Een hagelbui scherpt de geest

Soort:Recensie
Onderwerp:Hilaria
Auteur:Pieter Steinz
Medium:NRC Handelsblad
Datum:09-03-2001
Pagina:31

De optimist, zo meldde ooit de Bescheurkalender van het Simplisties Verbond, constateert tevreden dat een pakje lucifers nog steeds even duur is als tien jaar geleden; de pessimist zegt verontwaardigd: 'kun je nagaan wat we al die tijd te veel hebben betaald'. Iedere mattenklopper heeft twee kanten, en dat geldt ook voor de carrière van Kees van Kooten, sinds hij het televisiewerk met Wim de Bie verruilde voor het schrijven. Je kunt positief blijven en zeggen dat Van Kooten met achtereenvolgens een verhalenbundel (Levensnevel), een kinderboek (Het schaampaard) en een hommage aan zijn moeder (Annie) zijn veelzijdigheid bewijst. Je kunt ook kritisch zijn en opperen dat hij zijn talent versnippert en zich niet waarmaakt als de veelbelovende literator die hij in de jaren tachtig - na Veertig en Hedonia - leek te zijn.
 
Van Kootens nieuwste titel, Hilaria, mag dan refereren aan zijn succesvolle roman uit 1983, het boek is weinig meer dan een verzameling columns (uit Rails en Humo) die aangevuld zijn met krantenknipsels, foto's en tekeningetjes van de auteur. Prachtig vormgegeven, dat wel, op vierkant formaat in tientallen kleuren en met tal van typografische kunststukjes - maar dat is de verdienste van Studio Jan de Boer BNO en niet van de bijna 60-jarige schrijver.
 
Bepaald niet alle stukjes in Hilaria zijn 'natuurleuk', om een van Van Kootens eigen neologismen te gebruiken.

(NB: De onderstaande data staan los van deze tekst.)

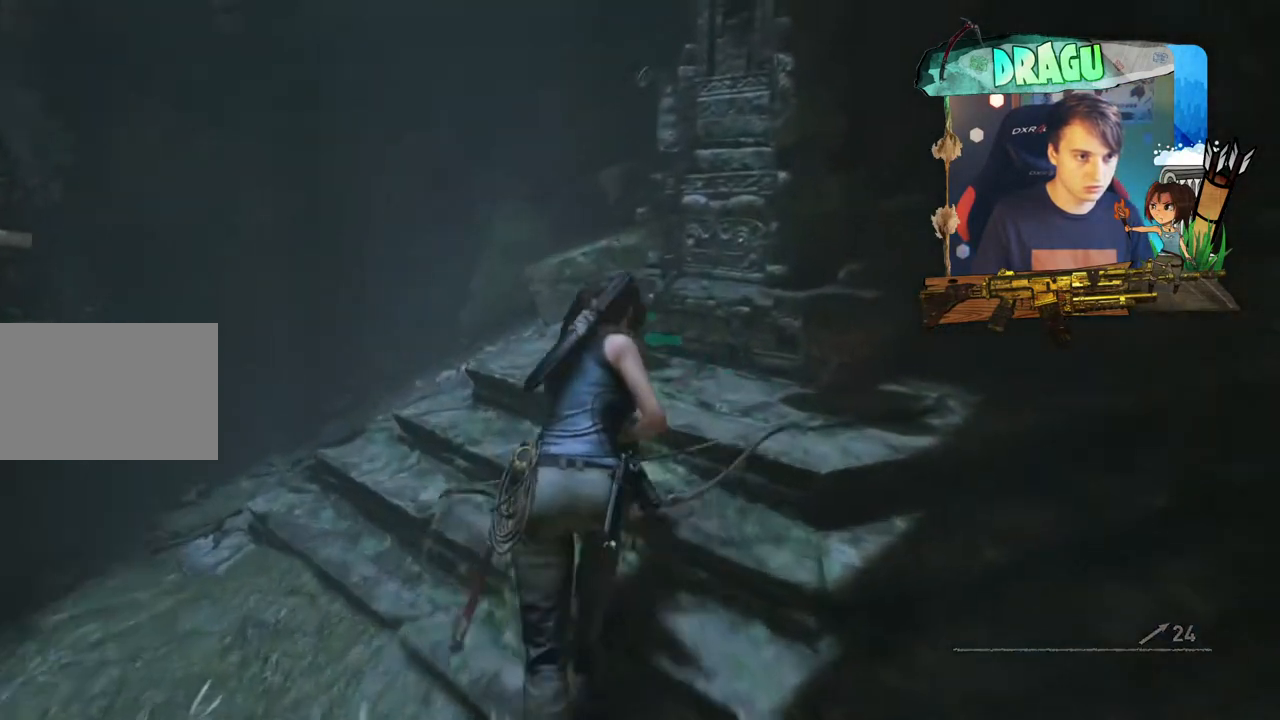
{"keys": ["e"], "mouse": [], "events": [[267, "e", "down"], [267, "w", "up"], [401, "e", "up"], [501, "e", "down"]]}
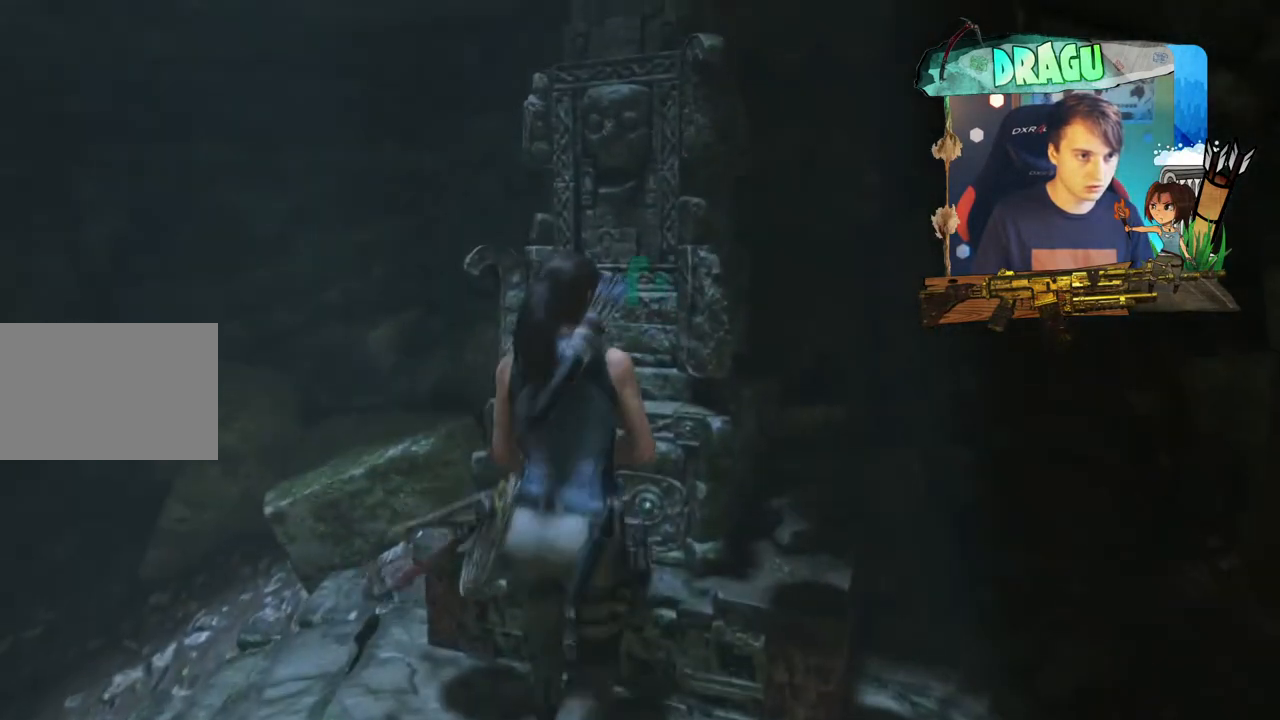
{"keys": ["e"], "mouse": [], "events": [[133, "e", "up"], [250, "e", "down"], [383, "e", "up"], [467, "e", "down"]]}
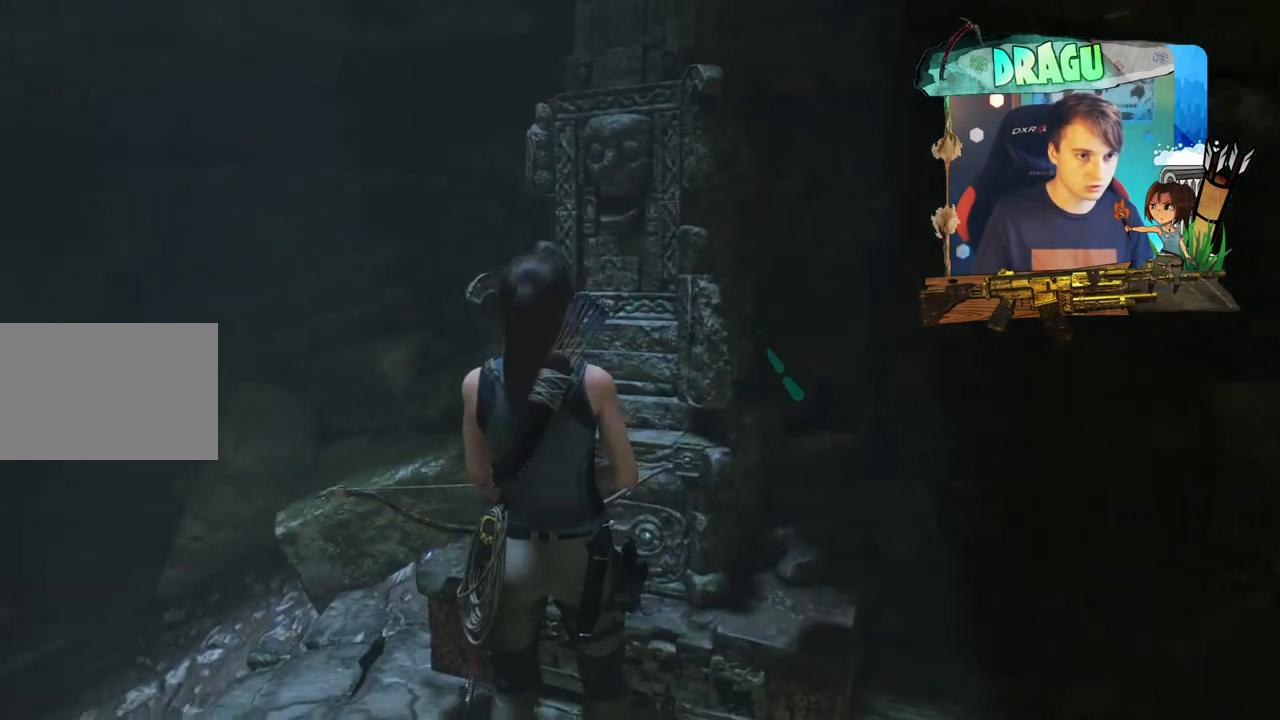
{"keys": ["a", "shift", "w"], "mouse": [], "events": [[17, "w", "down"], [50, "e", "up"], [150, "a", "down"], [451, "shift", "down"]]}
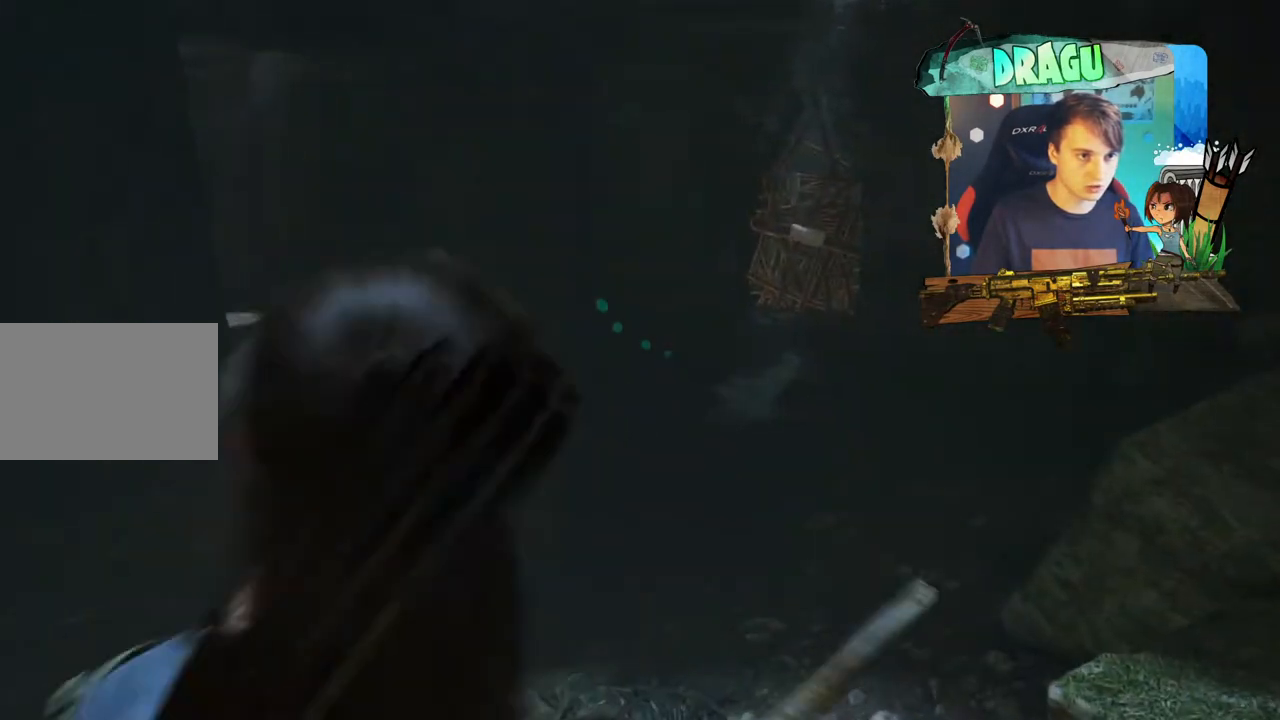
{"keys": ["shift", "w"], "mouse": [], "events": [[16, "a", "up"]]}
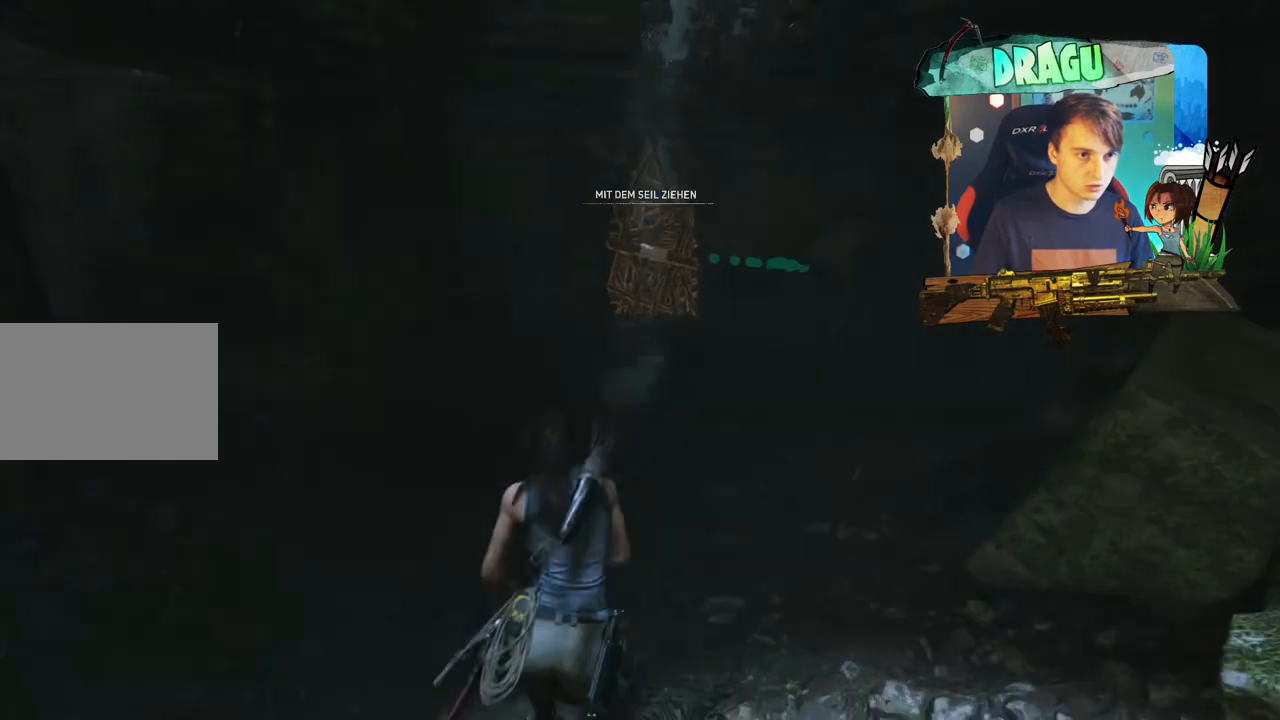
{"keys": ["shift", "w"], "mouse": [], "events": []}
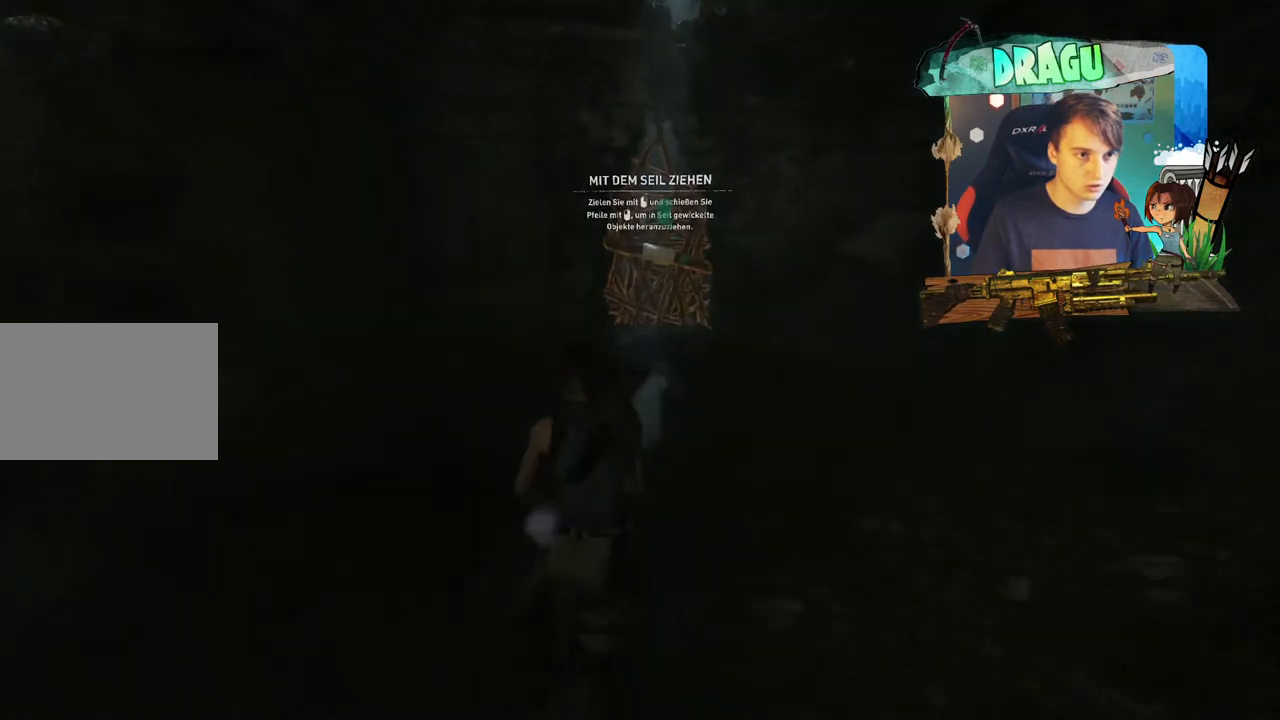
{"keys": [], "mouse": [], "events": [[16, "shift", "up"], [317, "w", "up"]]}
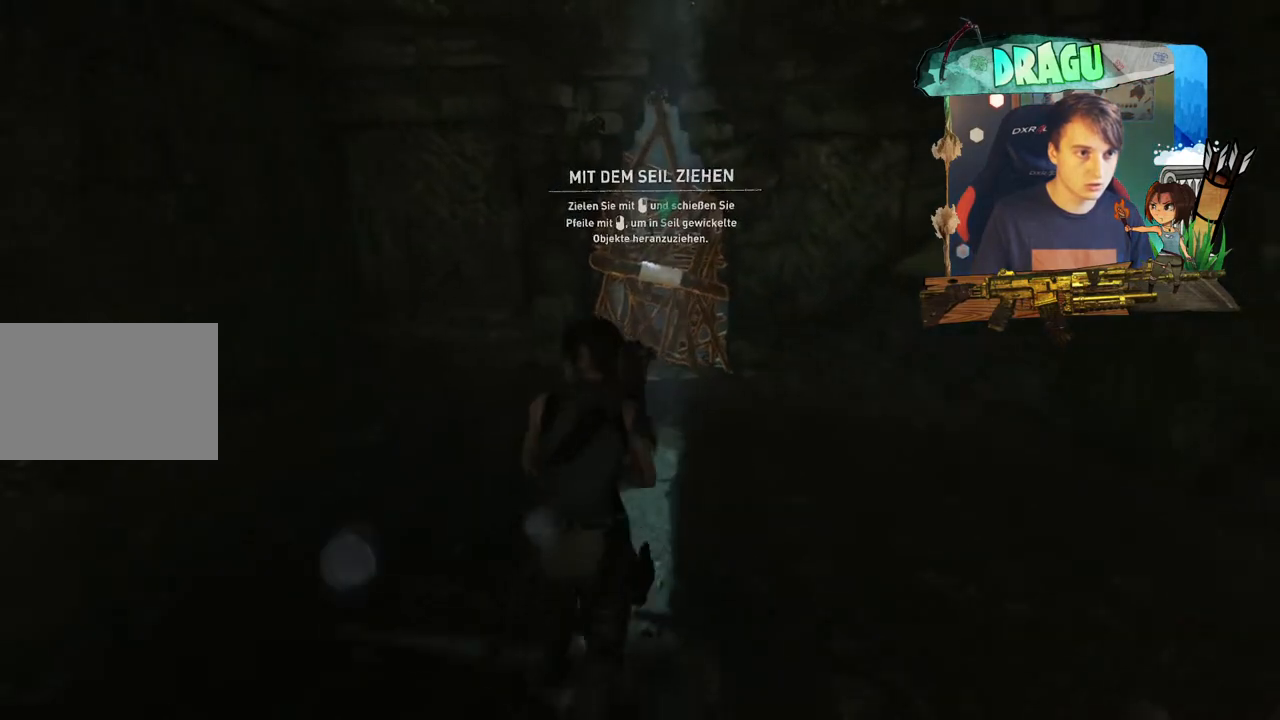
{"keys": [], "mouse": [], "events": []}
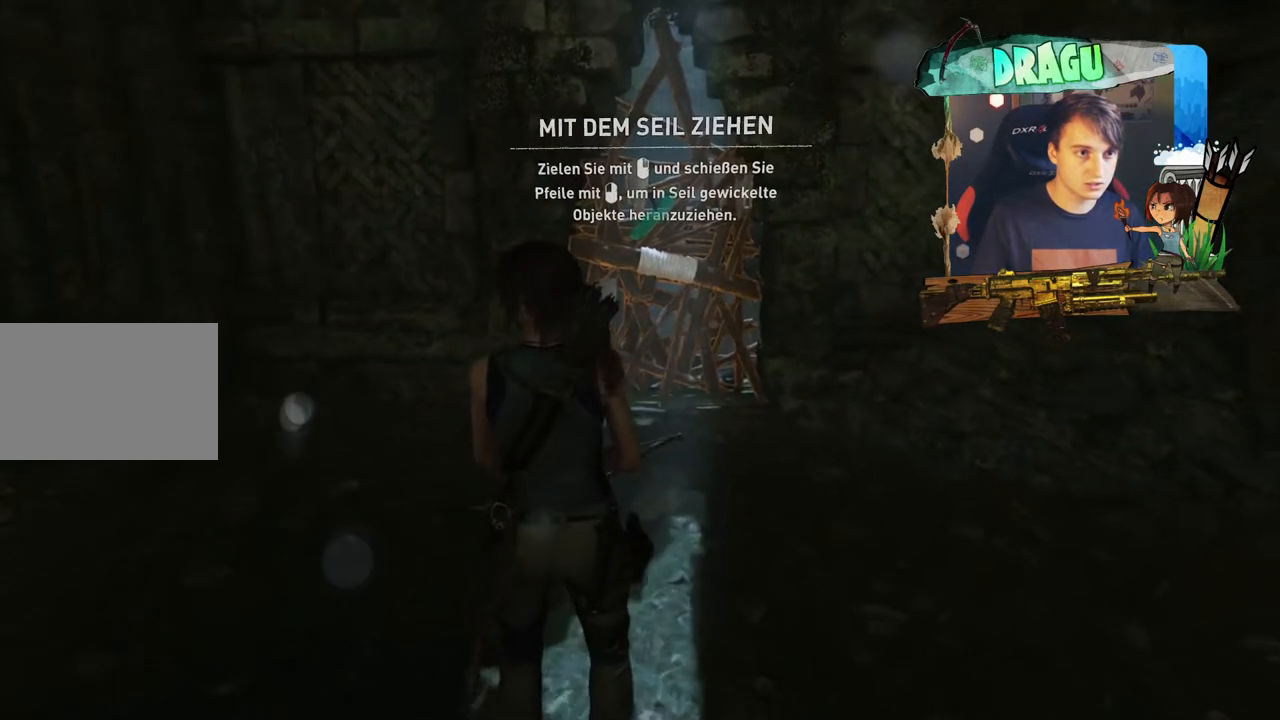
{"keys": [], "mouse": ["right"], "events": [[267, "mouse_right", "down"]]}
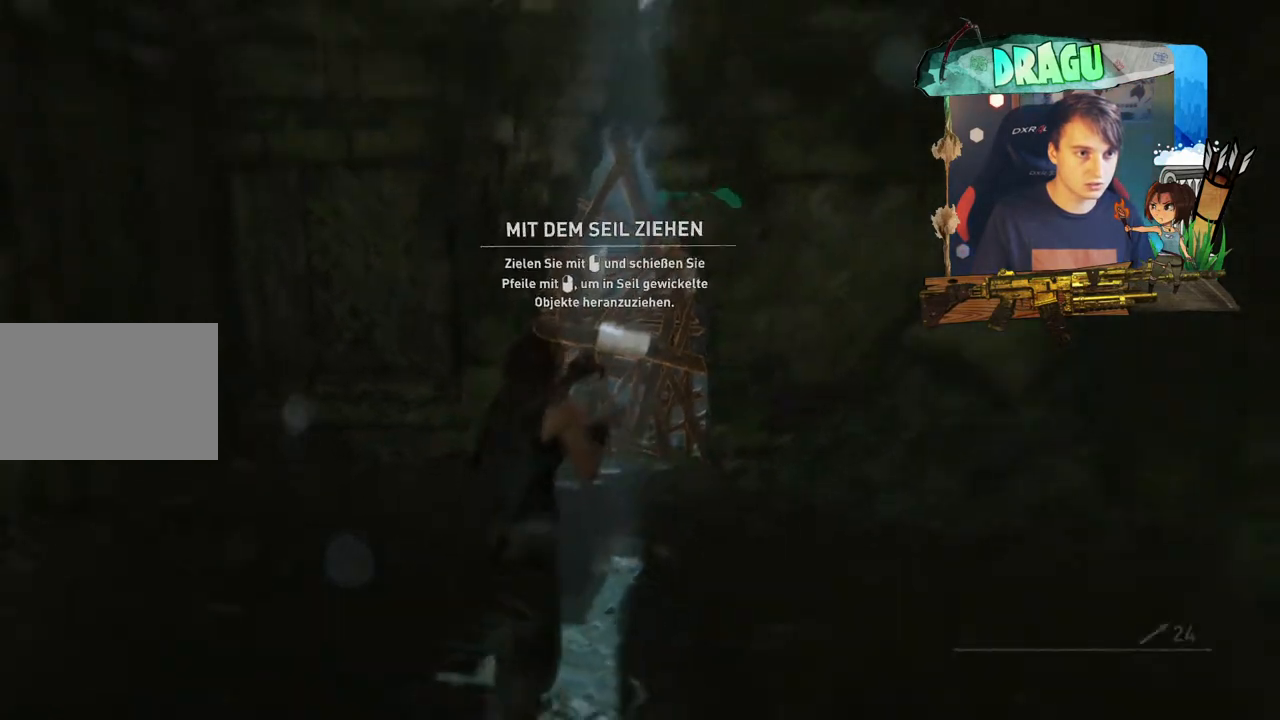
{"keys": [], "mouse": ["right"], "events": []}
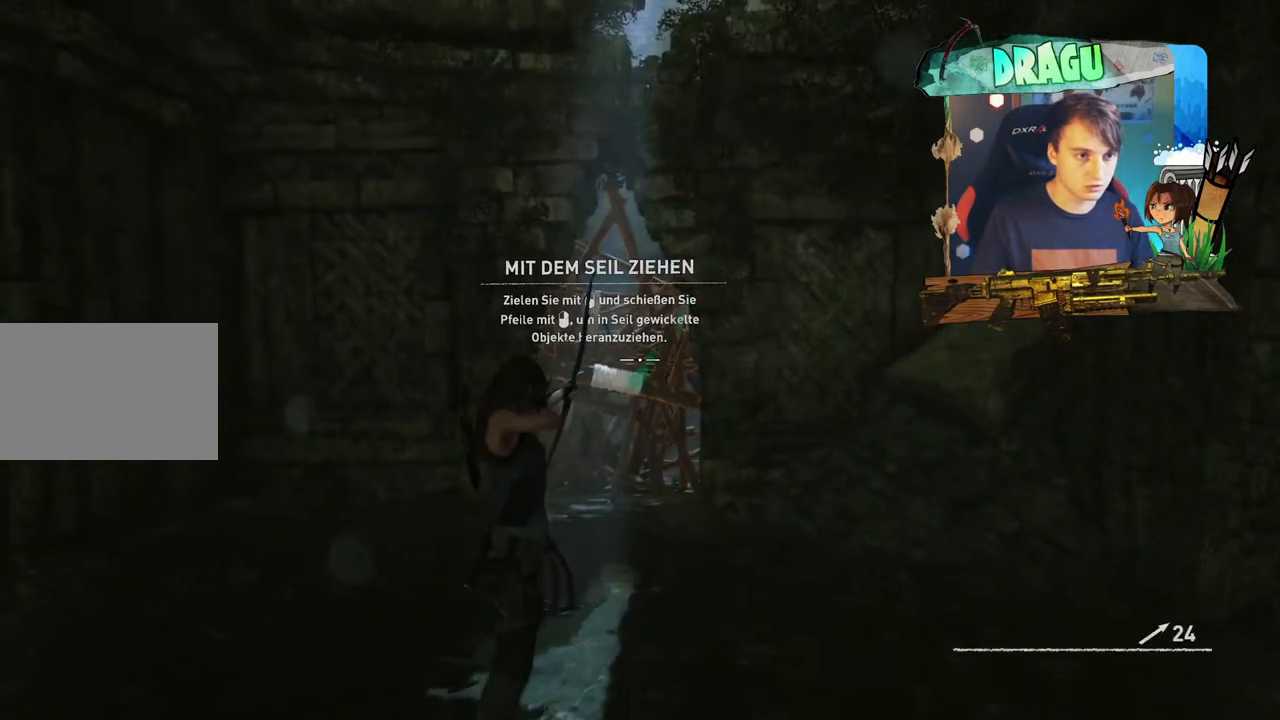
{"keys": [], "mouse": ["right"], "events": []}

Wie nog kan grinniken om een geïllustreerd voorstel voor de opname van nieuwe voorlichtingsiconen in hotelgidsen ('er is een kapotte haardroger aanwezig'), doet dat niet meer bij een proeve van grappig bedoeld potjeslatijn ('habes certe faeces in oculis') waarvoor de vierde klas gymnasium zich zou schamen. En toveren de notulen van een fictieve gemeenteraad nog een glimlach tevoorschijn, het lachen vergaat je bij 'Trompe l'ul', waarin de hoofdpersoon schrikt van de kunstvlieg in een pisbak, zijn buurman natspuit en zo een domino-ramp veroorzaakt.
 
Als altijd is Van Kootens onderwerp die gekke moderne tijd, de wereld van blootmode, mailseks, schermblindheid, overbodige luxe en viercilinderlemmingen. 'Overal humor', moppert de schrijver, 'nergens rust meer, niets is meer wat het lijkt en dag en nacht muziek.' In sommige columns lijkt hij dat nog te menen ook, en dan krijgt zijn proza iets oudemannenachtigs over zich. Veel beter zijn de simpele registraties van de absurditeiten van alledag. Zo vraagt de fabrikant die een uitklapdivan wil afleveren op welke dagen de ik-figuur thuis is, om na het antwoord 'Woensdag en donderdag' te reageren met: 'Dan komen wij vrijdag.' En zo voorspelt Van Kooten naar aanleiding van het onderzoek naar pacemakerstoring door antidiefstalpoortjes een reeks van '(para)medische revelaties die u dit jaar kunt verwachten': 'regelmatig huppelen kan hart- en vaatziekten voorkomen; het dragen van een string leidt tot bedplassen [...] een stevige hagelbui op een kaal hoofd bevordert het geheugen voor met name getallen [...] kind dat paardje rijdt op knie grootouders heeft later minder plein- en hoogtevrees en explosiegevaar siliconenborsten bij crematie.'
 
Het probleem met de cursiefjes van Van Kooten is dat ze altijd afgezet zullen worden tegen de hoogtepunten uit zijn carrière met Wim de Bie. Want 't valt niet te ontkennen: de komische gemeenteraadsnotulen in Hilaria zijn minder grappig dan de tv-optredens van de machthebbers van Juinen; het boer- en vingerknakfestival in Doetinchem is minder goed uitgewerkt dan het WK figuurpoepen op De tweede langspeelplaat van het Simplisties Verbond; en het schandaal bij het Centraal Bureau voor de Statistiek is veel minder leuk dan dat bij het Nationaal Rampenfonds uit het midden van de jaren tachtig.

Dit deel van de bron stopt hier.